Launched in 2007, the group now has 468 partner organizations in 101 countries. Headquartered in Geneva, Switzerland, its international steering group and staff coordinate campaign activities.

They include “global days of action, hold(ing) public awareness-raising events, and engag(ing) in advocacy at the United Nations and in national parliaments” to persuade countries to support banning nuclear weapons, the group explained.

In announcing the 2017 award, the Nobel Committee said it chose ICAN “for its work to draw attention to the catastrophic humanitarian consequences of any use of nuclear weapons and for its ground-breaking efforts to achieve a treaty-based prohibition of such weapons.”

The organization “has been a driving force in prevailing upon the world’s nations to pledge to cooperate with all relevant stakeholders in efforts to stigmatize, prohibit and eliminate nuclear weapons. To date, 108 states have made such a commitment, known as the Humanitarian Pledge.”

In July 2017, 122 UN member states expressed support for the Treaty on the Prohibition of Nuclear Weapons.

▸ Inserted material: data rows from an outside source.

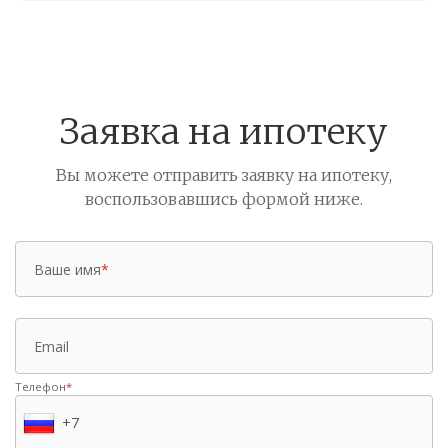
Заявка на ипотеку
Вы можете отправить заявку на ипотеку,
воспользовавшись формой ниже.
Ваше имя
*
Email
Телефон
*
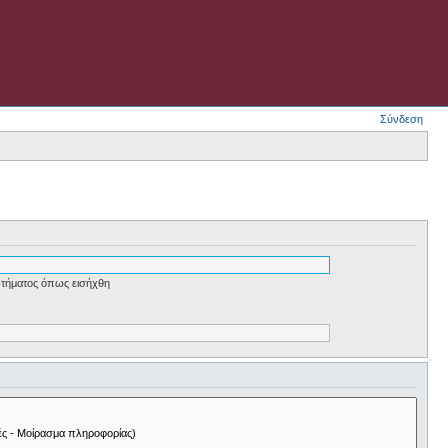
Σύνδεση
τήματος όπως εισήχθη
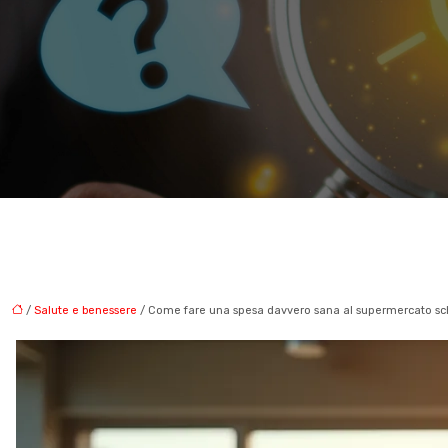
/
Salute e benessere
/ Come fare una spesa davvero sana al supermercato schiva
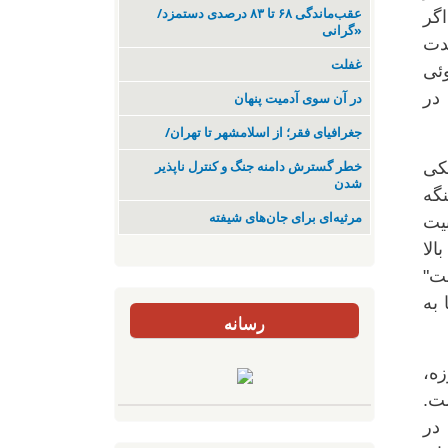
عقب‌ماندگی ۶۸ تا ۸۳ درصدی دستمزد/
اگر
«گرانی
دت
غفلت
وئی
در
در آن سوی آدمیت پنهان
جغرافیای فقر؛ از اسلامشهر تا تهران/
یکی
خطر گسترش دامنه جنگ و کنترل ناپذیر
شدن
گه
مرثیه‌ای برای جان‌های شیفته
بیت
الا
ت"
 به
رسانه
تاکتیک حملات موشکی ایران، متفاوت با جنگ ۱۲ روزه،
ست.
در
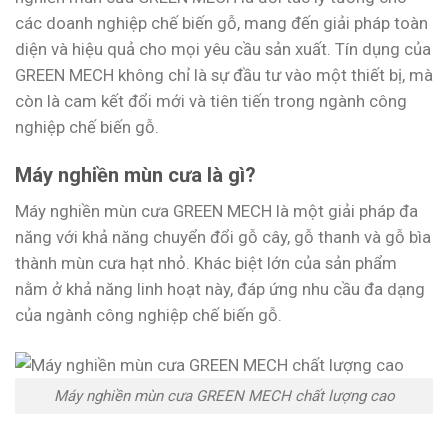
các doanh nghiệp chế biến gỗ, mang đến giải pháp toàn
diện và hiệu quả cho mọi yêu cầu sản xuất. Tín dụng của
GREEN MECH không chỉ là sự đầu tư vào một thiết bị, mà
còn là cam kết đổi mới và tiên tiến trong ngành công
nghiệp chế biến gỗ.
Máy nghiền mùn cưa là gì?
Máy nghiền mùn cưa GREEN MECH là một giải pháp đa
năng với khả năng chuyển đổi gỗ cây, gỗ thanh và gỗ bìa
thành mùn cưa hạt nhỏ. Khác biệt lớn của sản phẩm
nằm ở khả năng linh hoạt này, đáp ứng nhu cầu đa dạng
của ngành công nghiệp chế biến gỗ.
Máy nghiền mùn cưa GREEN MECH chất lượng cao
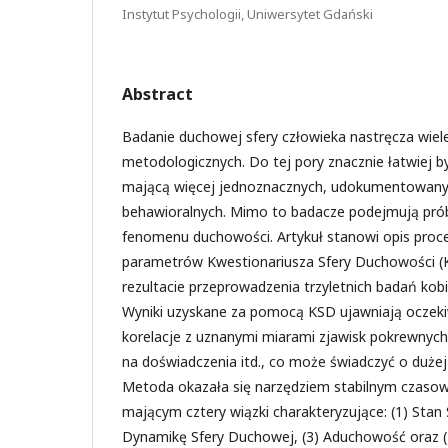
Instytut Psychologii, Uniwersytet Gdański
Abstract
Badanie duchowej sfery człowieka nastręcza wie
metodologicznych. Do tej pory znacznie łatwiej by
mającą więcej jednoznacznych, udokumentowan
behawioralnych. Mimo to badacze podejmują pró
fenomenu duchowości. Artykuł stanowi opis proc
parametrów Kwestionariusza Sfery Duchowości (
rezultacie przeprowadzenia trzyletnich badań kobi
Wyniki uzyskane za pomocą KSD ujawniają oczek
korelacje z uznanymi miarami zjawisk pokrewnych –
na doświadczenia itd., co może świadczyć o dużej 
Metoda okazała się narzędziem stabilnym czasow
mającym cztery wiązki charakteryzujące: (1) Stan 
Dynamikę Sfery Duchowej, (3) Aduchowość oraz (4)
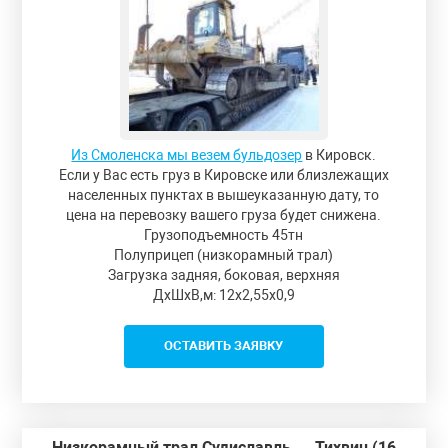
Из Смоленска мы везем бульдозер
в Кировск.
Если у Вас есть груз в Кировске или близлежащих
населенных пунктах в вышеуказанную дату, то
цена на перевозку вашего груза будет снижена.
Грузоподъемность 45тн
Полуприцеп (низкорамный трал)
Загрузка задняя, боковая, верхняя
ДxШxВ,м: 12x2,55x0,9
ОСТАВИТЬ ЗАЯВКУ
Низкорамный трал Судиславль — Тихвин (16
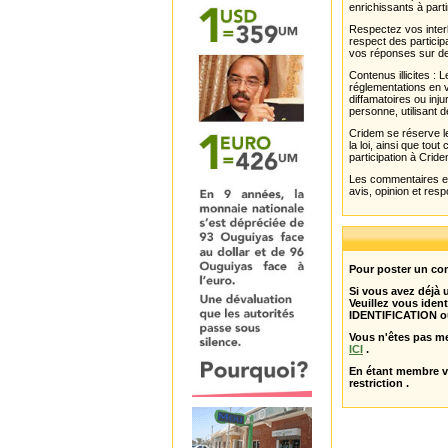
enrichissants à parti
Respectez vos interl
respect des partici
vos réponses sur de
Contenus illicites :
réglementations en v
diffamatoires ou inju
personne, utilisant d
Cridem se réserve le
la loi, ainsi que to
participation à Cride
Les commentaires et 
avis, opinion et resp
Pour poster un com
Si vous avez déjà
Veuillez vous ident
IDENTIFICATION o
Vous n'êtes pas m
ICI
.
En étant membre 
restriction .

If ratified by 50 or more nations, banning these weapons will be binding under international law – at the same time, accomplishing nothing toward eliminating them, possible only with enough unattainable political will.

The International Campaign to Ban Land Mines, merged with the Cluster Munition Coalition (the ICBL-CMC), did nothing to eliminate use of these weapons – despite the 1999 Mine Ban Treaty and 2008 Convention on Cluster Munitions banning them.

Nuclear weapons threaten humanity’s survival like no others. If not eliminated, they may eliminate us. The risk is too overwhelming to ignore.

Far more than a Nobel Peace prize to ICAN is needed to accomplish what continues to be unattainable – to save us from possible nuclear annihilation.

What should be the top priority of all nations isn’t even a topic considered worthy of serious discussion in Washington and other nuclear-armed states.

Possible US-initiated nuclear war on the Korean peninsula, endangering the entire region if launched, highlights the horror these weapons pose.